Your instructions: Lay out as a numbered list the stretch of the data from its first line through the line that contains "Seja membro deste". Leave out any blank lines.

Records shown:
"""

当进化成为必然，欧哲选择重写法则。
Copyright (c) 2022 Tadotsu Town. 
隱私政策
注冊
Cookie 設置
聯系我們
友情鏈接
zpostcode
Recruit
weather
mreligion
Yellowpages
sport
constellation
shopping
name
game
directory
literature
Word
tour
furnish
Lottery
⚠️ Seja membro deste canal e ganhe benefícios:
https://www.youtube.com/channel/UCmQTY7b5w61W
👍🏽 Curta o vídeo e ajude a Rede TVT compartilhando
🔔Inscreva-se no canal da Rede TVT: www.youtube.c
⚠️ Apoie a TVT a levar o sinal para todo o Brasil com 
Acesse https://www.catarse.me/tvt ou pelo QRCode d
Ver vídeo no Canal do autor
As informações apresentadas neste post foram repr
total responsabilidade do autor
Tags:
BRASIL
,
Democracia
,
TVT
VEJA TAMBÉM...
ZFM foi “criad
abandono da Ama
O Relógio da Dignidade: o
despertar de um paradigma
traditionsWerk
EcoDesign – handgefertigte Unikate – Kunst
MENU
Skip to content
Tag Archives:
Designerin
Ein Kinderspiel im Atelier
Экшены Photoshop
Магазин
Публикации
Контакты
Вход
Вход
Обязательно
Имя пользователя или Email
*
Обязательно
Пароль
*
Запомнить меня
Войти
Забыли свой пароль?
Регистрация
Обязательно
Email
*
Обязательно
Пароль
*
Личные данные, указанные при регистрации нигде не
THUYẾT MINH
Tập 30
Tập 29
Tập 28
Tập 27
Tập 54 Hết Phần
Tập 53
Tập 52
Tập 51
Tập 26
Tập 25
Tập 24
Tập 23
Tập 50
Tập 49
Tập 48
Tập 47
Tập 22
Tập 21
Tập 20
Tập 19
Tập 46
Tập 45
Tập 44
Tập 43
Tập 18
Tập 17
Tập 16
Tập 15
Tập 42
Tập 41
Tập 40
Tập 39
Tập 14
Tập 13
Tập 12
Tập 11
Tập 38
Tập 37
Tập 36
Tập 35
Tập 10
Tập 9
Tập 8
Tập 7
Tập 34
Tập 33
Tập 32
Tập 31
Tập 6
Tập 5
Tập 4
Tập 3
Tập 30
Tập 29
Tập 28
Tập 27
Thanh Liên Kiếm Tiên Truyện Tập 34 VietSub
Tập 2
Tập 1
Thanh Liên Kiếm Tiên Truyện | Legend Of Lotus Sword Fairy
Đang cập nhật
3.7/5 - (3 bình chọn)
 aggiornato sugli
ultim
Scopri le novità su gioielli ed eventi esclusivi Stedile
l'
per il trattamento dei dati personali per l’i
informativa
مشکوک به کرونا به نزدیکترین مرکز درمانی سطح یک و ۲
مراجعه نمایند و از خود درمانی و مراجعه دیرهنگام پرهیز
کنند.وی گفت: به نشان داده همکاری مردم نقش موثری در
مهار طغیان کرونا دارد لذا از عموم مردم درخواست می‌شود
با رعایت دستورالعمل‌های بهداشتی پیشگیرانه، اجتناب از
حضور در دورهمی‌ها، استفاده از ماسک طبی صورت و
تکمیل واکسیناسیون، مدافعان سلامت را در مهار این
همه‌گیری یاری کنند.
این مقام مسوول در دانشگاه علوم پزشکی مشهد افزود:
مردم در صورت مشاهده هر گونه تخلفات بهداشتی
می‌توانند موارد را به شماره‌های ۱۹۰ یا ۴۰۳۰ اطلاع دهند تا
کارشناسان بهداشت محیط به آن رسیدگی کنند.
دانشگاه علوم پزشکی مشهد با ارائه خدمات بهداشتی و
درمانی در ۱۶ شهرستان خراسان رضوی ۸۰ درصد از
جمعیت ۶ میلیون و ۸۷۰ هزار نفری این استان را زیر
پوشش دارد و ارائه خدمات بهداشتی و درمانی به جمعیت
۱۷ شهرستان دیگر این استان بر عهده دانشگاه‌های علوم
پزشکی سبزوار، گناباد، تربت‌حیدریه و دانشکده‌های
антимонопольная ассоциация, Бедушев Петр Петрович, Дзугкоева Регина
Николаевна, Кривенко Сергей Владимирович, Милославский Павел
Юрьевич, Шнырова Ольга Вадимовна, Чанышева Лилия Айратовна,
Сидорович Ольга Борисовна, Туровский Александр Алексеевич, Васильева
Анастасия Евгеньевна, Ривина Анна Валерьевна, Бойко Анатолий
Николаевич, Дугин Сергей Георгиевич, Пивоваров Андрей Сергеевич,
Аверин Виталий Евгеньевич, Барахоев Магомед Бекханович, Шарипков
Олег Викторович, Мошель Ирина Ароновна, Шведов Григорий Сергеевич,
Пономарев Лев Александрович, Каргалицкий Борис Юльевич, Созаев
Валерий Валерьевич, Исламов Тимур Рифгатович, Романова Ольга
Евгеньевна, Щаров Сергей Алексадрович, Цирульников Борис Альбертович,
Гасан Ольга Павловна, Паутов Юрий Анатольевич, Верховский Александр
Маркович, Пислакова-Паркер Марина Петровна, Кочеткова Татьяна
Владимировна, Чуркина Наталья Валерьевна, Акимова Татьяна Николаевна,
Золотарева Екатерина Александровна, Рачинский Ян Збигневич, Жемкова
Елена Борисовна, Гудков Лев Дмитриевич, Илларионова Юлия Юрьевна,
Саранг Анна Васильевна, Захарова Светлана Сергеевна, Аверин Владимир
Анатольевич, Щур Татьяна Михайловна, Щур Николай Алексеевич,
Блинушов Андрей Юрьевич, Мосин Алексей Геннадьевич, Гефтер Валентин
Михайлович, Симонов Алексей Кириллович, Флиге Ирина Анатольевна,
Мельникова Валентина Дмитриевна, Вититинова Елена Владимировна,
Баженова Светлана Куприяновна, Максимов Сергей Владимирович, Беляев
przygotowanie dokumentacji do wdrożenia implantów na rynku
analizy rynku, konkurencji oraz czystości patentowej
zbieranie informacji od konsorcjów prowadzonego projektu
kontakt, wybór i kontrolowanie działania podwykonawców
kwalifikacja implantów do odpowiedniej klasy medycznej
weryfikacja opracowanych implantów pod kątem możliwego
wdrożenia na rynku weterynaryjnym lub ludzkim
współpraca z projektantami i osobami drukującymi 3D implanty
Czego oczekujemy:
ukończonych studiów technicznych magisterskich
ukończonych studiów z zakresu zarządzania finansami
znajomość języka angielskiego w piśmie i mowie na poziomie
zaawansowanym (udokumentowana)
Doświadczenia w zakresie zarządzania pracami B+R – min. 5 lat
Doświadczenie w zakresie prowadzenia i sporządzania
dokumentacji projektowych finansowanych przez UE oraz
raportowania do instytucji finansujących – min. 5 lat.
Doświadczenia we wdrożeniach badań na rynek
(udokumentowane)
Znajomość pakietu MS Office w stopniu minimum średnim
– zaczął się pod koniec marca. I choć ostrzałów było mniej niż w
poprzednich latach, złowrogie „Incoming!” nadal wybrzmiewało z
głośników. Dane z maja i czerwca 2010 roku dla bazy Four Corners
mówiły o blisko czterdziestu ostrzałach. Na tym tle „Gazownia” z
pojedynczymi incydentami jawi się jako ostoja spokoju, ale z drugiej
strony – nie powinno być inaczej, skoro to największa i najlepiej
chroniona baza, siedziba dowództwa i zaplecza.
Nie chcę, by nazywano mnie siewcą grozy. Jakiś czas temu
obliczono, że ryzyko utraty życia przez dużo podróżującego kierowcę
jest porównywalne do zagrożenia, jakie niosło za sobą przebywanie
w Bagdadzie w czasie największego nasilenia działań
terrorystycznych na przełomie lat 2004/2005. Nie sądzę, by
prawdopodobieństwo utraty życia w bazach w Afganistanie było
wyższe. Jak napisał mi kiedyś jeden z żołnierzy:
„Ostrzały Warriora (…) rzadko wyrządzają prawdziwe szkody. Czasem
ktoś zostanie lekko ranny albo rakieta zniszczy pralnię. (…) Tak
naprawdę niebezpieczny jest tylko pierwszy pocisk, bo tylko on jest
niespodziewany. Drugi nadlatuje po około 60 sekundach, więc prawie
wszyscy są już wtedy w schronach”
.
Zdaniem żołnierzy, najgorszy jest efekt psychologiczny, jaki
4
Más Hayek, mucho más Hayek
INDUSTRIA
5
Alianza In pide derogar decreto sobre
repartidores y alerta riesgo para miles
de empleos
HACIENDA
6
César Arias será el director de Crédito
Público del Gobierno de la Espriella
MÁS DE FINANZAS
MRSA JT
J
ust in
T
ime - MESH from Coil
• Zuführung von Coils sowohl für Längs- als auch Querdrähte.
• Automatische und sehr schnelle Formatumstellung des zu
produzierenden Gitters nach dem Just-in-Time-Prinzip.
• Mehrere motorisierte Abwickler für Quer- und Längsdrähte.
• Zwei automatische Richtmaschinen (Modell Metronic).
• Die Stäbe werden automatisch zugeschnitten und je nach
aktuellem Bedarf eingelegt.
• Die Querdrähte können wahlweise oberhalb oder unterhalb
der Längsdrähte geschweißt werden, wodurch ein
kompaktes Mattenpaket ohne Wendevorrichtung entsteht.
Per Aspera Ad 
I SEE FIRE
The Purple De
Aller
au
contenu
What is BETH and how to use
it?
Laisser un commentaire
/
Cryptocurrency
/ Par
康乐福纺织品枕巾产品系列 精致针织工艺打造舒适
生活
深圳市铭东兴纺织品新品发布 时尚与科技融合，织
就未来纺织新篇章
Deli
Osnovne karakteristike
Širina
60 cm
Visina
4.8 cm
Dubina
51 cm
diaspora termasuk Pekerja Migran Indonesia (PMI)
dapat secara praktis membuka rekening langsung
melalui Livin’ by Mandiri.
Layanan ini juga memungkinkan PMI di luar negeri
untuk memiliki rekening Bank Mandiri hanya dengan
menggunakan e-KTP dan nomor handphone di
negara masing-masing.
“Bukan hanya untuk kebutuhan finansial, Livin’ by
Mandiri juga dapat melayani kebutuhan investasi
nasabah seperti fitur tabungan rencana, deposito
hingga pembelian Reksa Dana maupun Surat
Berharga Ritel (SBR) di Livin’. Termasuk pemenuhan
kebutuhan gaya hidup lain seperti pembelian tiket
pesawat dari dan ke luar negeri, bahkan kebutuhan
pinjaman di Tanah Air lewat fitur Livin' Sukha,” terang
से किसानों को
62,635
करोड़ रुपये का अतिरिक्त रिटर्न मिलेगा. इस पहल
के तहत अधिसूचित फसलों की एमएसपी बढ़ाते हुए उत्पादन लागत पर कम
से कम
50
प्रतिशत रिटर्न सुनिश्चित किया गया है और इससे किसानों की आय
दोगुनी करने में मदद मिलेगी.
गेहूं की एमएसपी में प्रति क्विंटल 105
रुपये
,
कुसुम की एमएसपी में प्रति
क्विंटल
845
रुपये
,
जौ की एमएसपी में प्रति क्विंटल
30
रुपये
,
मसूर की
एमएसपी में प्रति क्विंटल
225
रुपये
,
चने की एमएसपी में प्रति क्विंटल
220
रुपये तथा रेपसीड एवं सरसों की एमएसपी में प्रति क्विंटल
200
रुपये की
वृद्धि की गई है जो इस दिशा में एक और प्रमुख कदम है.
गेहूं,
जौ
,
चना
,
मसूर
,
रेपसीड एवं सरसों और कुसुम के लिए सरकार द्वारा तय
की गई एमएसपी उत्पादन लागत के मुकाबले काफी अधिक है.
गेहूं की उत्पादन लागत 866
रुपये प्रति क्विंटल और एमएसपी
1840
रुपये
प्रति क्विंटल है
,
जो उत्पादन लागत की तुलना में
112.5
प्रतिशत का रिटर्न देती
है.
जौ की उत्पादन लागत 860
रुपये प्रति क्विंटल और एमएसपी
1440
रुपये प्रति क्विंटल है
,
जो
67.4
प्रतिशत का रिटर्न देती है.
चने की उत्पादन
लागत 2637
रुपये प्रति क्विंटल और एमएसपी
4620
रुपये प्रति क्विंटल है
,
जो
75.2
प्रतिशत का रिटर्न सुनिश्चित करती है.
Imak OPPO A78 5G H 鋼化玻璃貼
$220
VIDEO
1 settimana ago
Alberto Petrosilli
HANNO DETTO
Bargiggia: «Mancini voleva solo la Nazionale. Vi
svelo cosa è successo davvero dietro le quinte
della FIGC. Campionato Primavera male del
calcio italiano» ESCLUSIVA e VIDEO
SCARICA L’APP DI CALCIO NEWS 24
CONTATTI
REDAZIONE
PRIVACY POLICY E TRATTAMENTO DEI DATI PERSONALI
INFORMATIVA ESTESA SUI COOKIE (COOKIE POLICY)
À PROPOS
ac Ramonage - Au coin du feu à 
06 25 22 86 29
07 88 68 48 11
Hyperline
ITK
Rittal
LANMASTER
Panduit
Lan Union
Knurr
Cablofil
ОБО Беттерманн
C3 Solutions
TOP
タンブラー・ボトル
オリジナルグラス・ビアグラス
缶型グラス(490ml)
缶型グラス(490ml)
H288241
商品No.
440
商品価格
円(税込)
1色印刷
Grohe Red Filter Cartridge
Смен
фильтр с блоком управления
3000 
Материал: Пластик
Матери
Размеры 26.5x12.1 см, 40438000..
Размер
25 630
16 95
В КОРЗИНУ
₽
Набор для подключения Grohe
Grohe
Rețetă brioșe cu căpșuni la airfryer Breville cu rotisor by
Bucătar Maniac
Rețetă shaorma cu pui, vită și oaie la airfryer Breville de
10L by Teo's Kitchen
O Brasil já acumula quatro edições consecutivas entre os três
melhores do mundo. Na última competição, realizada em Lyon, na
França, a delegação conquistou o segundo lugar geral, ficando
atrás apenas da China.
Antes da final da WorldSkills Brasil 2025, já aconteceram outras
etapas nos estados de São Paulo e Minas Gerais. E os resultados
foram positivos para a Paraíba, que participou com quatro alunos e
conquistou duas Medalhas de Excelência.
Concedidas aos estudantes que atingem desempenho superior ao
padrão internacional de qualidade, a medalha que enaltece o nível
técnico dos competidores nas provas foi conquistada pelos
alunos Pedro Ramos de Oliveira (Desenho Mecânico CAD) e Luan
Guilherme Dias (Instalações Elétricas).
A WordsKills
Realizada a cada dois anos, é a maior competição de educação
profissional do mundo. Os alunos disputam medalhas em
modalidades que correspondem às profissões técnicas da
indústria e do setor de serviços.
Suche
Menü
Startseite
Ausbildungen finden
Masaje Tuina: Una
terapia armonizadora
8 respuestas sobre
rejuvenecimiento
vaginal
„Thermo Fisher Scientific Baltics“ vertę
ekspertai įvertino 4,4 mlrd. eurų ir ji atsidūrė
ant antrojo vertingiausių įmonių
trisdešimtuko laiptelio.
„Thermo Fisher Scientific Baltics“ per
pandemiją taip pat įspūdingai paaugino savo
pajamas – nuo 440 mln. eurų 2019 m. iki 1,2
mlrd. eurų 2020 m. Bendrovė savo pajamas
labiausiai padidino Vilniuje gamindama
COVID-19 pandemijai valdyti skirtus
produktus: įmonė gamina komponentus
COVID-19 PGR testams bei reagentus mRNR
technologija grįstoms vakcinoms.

"""

Response to the exercise:
1. 当进化成为必然，欧哲选择重写法则。
2. Copyright (c) 2022 Tadotsu Town. 
3. 隱私政策
4. 注冊
5. Cookie 設置
6. 聯系我們
7. 友情鏈接
8. zpostcode
9. Recruit
10. weather
11. mreligion
12. Yellowpages
13. sport
14. constellation
15. shopping
16. name
17. game
18. directory
19. literature
20. Word
21. tour
22. furnish
23. Lottery
24. ⚠️ Seja membro deste canal e ganhe benefícios:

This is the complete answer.